Statistics concerning the number of dilapidated trucks still on Iranian roads vary between 127,000 and 202,000. The country is suffering the consequences of too many older trucks in recent decades as they highly pollute the air and debilitate road transportation.
State-run Iran Students News Agency (ISNA) cited the CEO of the Industrial Development and Renovation Organization of Iran (IDRO), Mansour Mo’azzami, as saying, “202,000 heavy-duty vehicles will be overhauled or replaced across Iran within three years, which needs $10 billion investment.”

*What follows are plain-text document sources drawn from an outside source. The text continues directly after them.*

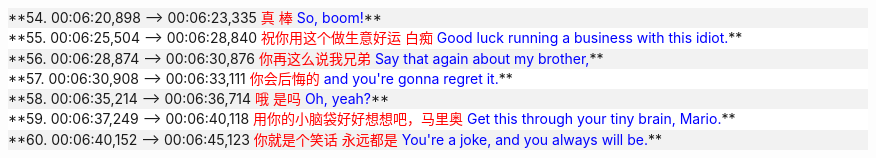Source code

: <div style="background-color: #f2f2f2;">**54. 00:06:20,898 --> 00:06:23,335 <span style="color: red;">真 棒</span> <span style="color: blue;">So, boom!</span>**  
</div>
<div style="background-color: #f2f2f2;"><audio controls>
<source src="/audio/mla/54.mp3" type="audio/mp3">
您的浏览器不支持音频播放
</audio></div>

<div>**55. 00:06:25,504 --> 00:06:28,840 <span style="color: red;">祝你用这个做生意好运     白痴</span> <span style="color: blue;">Good luck running a business with this idiot.</span>**  
</div>
<div><audio controls>
<source src="/audio/mla/55.mp3" type="audio/mp3">
您的浏览器不支持音频播放
</audio></div>

<div style="background-color: #f2f2f2;">**56. 00:06:28,874 --> 00:06:30,876 <span style="color: red;">你再这么说我兄弟</span> <span style="color: blue;">Say that again about my brother,</span>**  
</div>
<div style="background-color: #f2f2f2;"><audio controls>
<source src="/audio/mla/56.mp3" type="audio/mp3">
您的浏览器不支持音频播放
</audio></div>

<div>**57. 00:06:30,908 --> 00:06:33,111 <span style="color: red;">你会后悔的</span> <span style="color: blue;">and you're gonna regret it.</span>**  
</div>
<div><audio controls>
<source src="/audio/mla/57.mp3" type="audio/mp3">
您的浏览器不支持音频播放
</audio></div>

<div style="background-color: #f2f2f2;">**58. 00:06:35,214 --> 00:06:36,714 <span style="color: red;">哦   是吗</span> <span style="color: blue;">Oh, yeah?</span>**  
</div>
<div style="background-color: #f2f2f2;"><audio controls>
<source src="/audio/mla/58.mp3" type="audio/mp3">
您的浏览器不支持音频播放
</audio></div>

<div>**59. 00:06:37,249 --> 00:06:40,118 <span style="color: red;">用你的小脑袋好好想想吧，马里奥</span> <span style="color: blue;">Get this through your tiny brain, Mario.</span>**  
</div>
<div><audio controls>
<source src="/audio/mla/59.mp3" type="audio/mp3">
您的浏览器不支持音频播放
</audio></div>

<div style="background-color: #f2f2f2;">**60. 00:06:40,152 --> 00:06:45,123 <span style="color: red;">你就是个笑话        永远都是</span> <span style="color: blue;">You're a joke, and you always will be.</span>**  
</div>
<div style="background-color: #f2f2f2;"><audio controls>
<source src="/audio/mla/60.mp3" type="audio/mp3">
您的浏览器不支持音频播放
</audio></div>
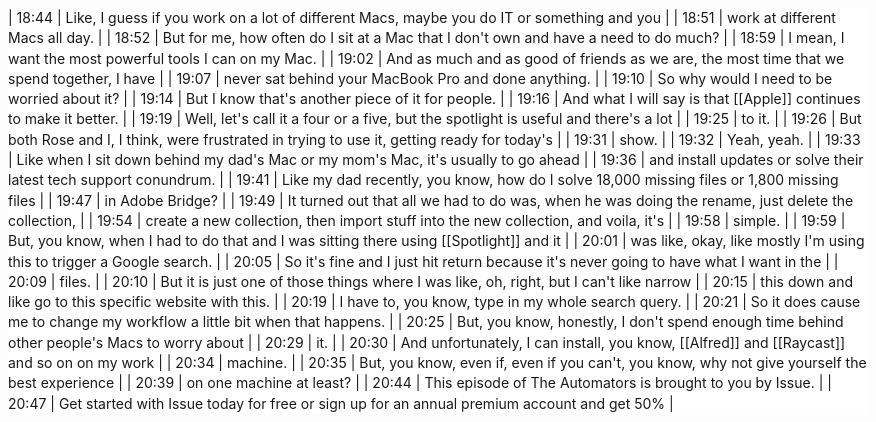 | 18:44      | Like, I guess if you work on a lot of different Macs, maybe you do IT or something and you            |
| 18:51      | work at different Macs all day.                                                                       |
| 18:52      | But for me, how often do I sit at a Mac that I don't own and have a need to do much?                  |
| 18:59      | I mean, I want the most powerful tools I can on my Mac.                                               |
| 19:02      | And as much and as good of friends as we are, the most time that we spend together, I have            |
| 19:07      | never sat behind your MacBook Pro and done anything.                                                  |
| 19:10      | So why would I need to be worried about it?                                                           |
| 19:14      | But I know that's another piece of it for people.                                                     |
| 19:16      | And what I will say is that [[Apple]] continues to make it better.                                        |
| 19:19      | Well, let's call it a four or a five, but the spotlight is useful and there's a lot                   |
| 19:25      | to it.                                                                                                |
| 19:26      | But both Rose and I, I think, were frustrated in trying to use it, getting ready for today's          |
| 19:31      | show.                                                                                                 |
| 19:32      | Yeah, yeah.                                                                                           |
| 19:33      | Like when I sit down behind my dad's Mac or my mom's Mac, it's usually to go ahead                    |
| 19:36      | and install updates or solve their latest tech support conundrum.                                     |
| 19:41      | Like my dad recently, you know, how do I solve 18,000 missing files or 1,800 missing files            |
| 19:47      | in Adobe Bridge?                                                                                      |
| 19:49      | It turned out that all we had to do was, when he was doing the rename, just delete the collection,    |
| 19:54      | create a new collection, then import stuff into the new collection, and voila, it's                   |
| 19:58      | simple.                                                                                               |
| 19:59      | But, you know, when I had to do that and I was sitting there using [[Spotlight]] and it                   |
| 20:01      | was like, okay, like mostly I'm using this to trigger a Google search.                                |
| 20:05      | So it's fine and I just hit return because it's never going to have what I want in the                |
| 20:09      | files.                                                                                                |
| 20:10      | But it is just one of those things where I was like, oh, right, but I can't like narrow               |
| 20:15      | this down and like go to this specific website with this.                                             |
| 20:19      | I have to, you know, type in my whole search query.                                                   |
| 20:21      | So it does cause me to change my workflow a little bit when that happens.                             |
| 20:25      | But, you know, honestly, I don't spend enough time behind other people's Macs to worry about          |
| 20:29      | it.                                                                                                   |
| 20:30      | And unfortunately, I can install, you know, [[Alfred]] and [[Raycast]] and so on on my work                |
| 20:34      | machine.                                                                                              |
| 20:35      | But, you know, even if, even if you can't, you know, why not give yourself the best experience        |
| 20:39      | on one machine at least?                                                                              |
| 20:44      | This episode of The Automators is brought to you by Issue.                                            |
| 20:47      | Get started with Issue today for free or sign up for an annual premium account and get 50%            |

As Tehran faces challenges in raising sufficient funding to renovate its aircraft and even buy Airbuses, the comments made by IDRO’s CEO sound highly ambitious.
Iran's Roads and Urban Development Ministry recently announced that 127,000 trucks older than 25 years are still on the roads.

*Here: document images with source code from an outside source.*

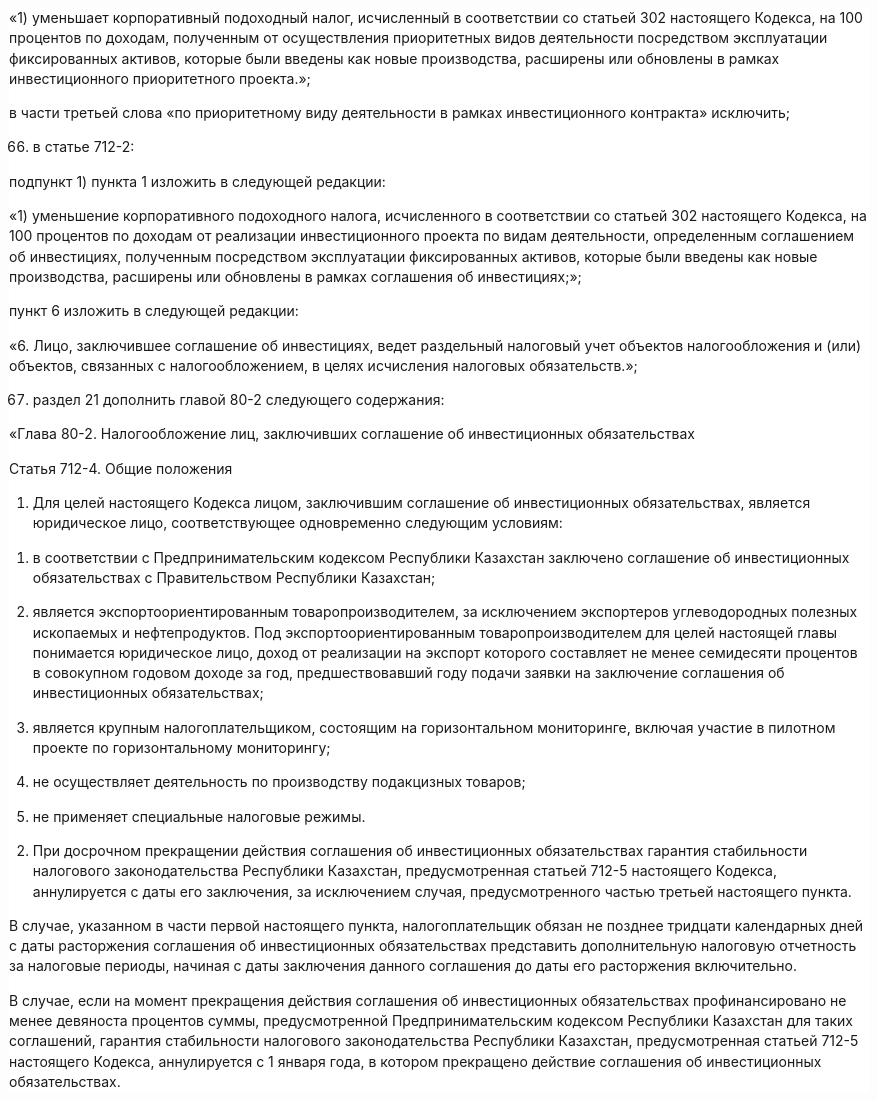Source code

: «1) уменьшает корпоративный подоходный налог, исчисленный  в соответствии со статьей 302 настоящего Кодекса, на 100 процентов  по доходам, полученным от осуществления приоритетных видов деятельности посредством эксплуатации фиксированных активов, которые были введены как новые производства, расширены или обновлены в рамках инвестиционного приоритетного проекта.»;

в части третьей слова «по приоритетному виду деятельности в рамках инвестиционного контракта» исключить;

66) в статье 712-2:

подпункт 1) пункта 1 изложить в следующей редакции:

«1) уменьшение корпоративного подоходного налога, исчисленного  в соответствии со статьей 302 настоящего Кодекса, на 100 процентов по доходам от реализации инвестиционного проекта по видам деятельности, определенным соглашением об инвестициях, полученным посредством эксплуатации фиксированных активов, которые были введены как  новые производства, расширены или обновлены в рамках соглашения  об инвестициях;»;

пункт 6 изложить в следующей редакции:

«6. Лицо, заключившее соглашение об инвестициях, ведет раздельный налоговый учет объектов налогообложения и (или) объектов, связанных  с налогообложением, в целях исчисления налоговых обязательств.»;

67) раздел 21 дополнить главой 80-2 следующего содержания:

«Глава 80-2. Налогообложение лиц, заключивших соглашение  об инвестиционных обязательствах

Статья 712-4. Общие положения

1. Для целей настоящего Кодекса лицом, заключившим соглашение  об инвестиционных обязательствах, является юридическое лицо, соответствующее одновременно следующим условиям:

1) в соответствии с Предпринимательским кодексом Республики Казахстан заключено соглашение об инвестиционных обязательствах  с Правительством Республики Казахстан; 

2) является экспортоориентированным товаропроизводителем, за исключением экспортеров углеводородных полезных ископаемых и нефтепродуктов. Под экспортоориентированным товаропроизводителем для целей настоящей главы понимается юридическое лицо, доход от реализации на экспорт которого составляет не менее семидесяти процентов в совокупном годовом доходе за год, предшествовавший году подачи заявки на заключение соглашения об инвестиционных обязательствах;

3) является крупным налогоплательщиком, состоящим на горизонтальном мониторинге, включая участие в пилотном проекте  по горизонтальному мониторингу;

4) не осуществляет деятельность по производству подакцизных товаров;

5) не применяет специальные налоговые режимы.

2. При досрочном прекращении действия соглашения об инвестиционных обязательствах гарантия стабильности налогового законодательства Республики Казахстан, предусмотренная статьей 712-5 настоящего Кодекса, аннулируется с даты его заключения, за исключением случая, предусмотренного частью третьей настоящего пункта.

В случае, указанном в части первой настоящего пункта, налогоплательщик обязан не позднее тридцати календарных дней с даты расторжения соглашения об инвестиционных обязательствах представить дополнительную налоговую отчетность за налоговые периоды, начиная с даты заключения данного соглашения до даты его расторжения включительно.

В случае, если на момент прекращения действия соглашения  об инвестиционных обязательствах профинансировано не менее девяноста процентов суммы, предусмотренной Предпринимательским кодексом Республики Казахстан для таких соглашений, гарантия стабильности налогового законодательства Республики Казахстан, предусмотренная  статьей 712-5 настоящего Кодекса, аннулируется с 1 января года, в котором прекращено действие соглашения об инвестиционных обязательствах.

Roads and Urban Development Minister Abbas Akhoundi maintained that replacing all the trucks would benefit the environment and cut fuel expenses in half. The savings, he said, would pay for the cost of renewing older vehicles.
In 2005, nearly 30,000 trucks were manufactured in Iran, mostly by international companies such as Mercedes Benz, Renault, and Volvo. Eight years later, in 2013, that figure dropped to nearly 14,000, primarily vehicles manufactured by Chinese companies.
If Tehran is resolved to replace 202,000 of its older trucks with new, locally manufactured vehicles within three years, it should aim to annually produce 60,000 to 70,000 trucks. Iran’s capacity for manufacturing trucks, however, is currently less than 30,000 per year.
The most important issue is where these new and standardized trucks will come from. While China seems the most likely option, there have been issues of poor quality in Chinese vehicles sent to Iran, with a considerable record of fatal crashes in recent years.
During the eight years of Mahmoud Ahmadinejad’s presidency, while Iran was under international sanctions, Western companies reduced their activities in Iran and were replaced by Chinese manufacturers with a low-quality output.
“The Chinese made their forays after the Europeans pulled out of Iran in the wake of intensified sanctions in 2011. They began with supplying semi-heavy and heavy trucks and passenger vehicles,” Tehran’s English speaking TV channel, Press TV reported in March 2015.
China’s Howo trucks in Iran have earned a gruesome reputation for their accident record, and the mere sight of them on the road is enough to send shudders down the spine of travelers, Press TV noted.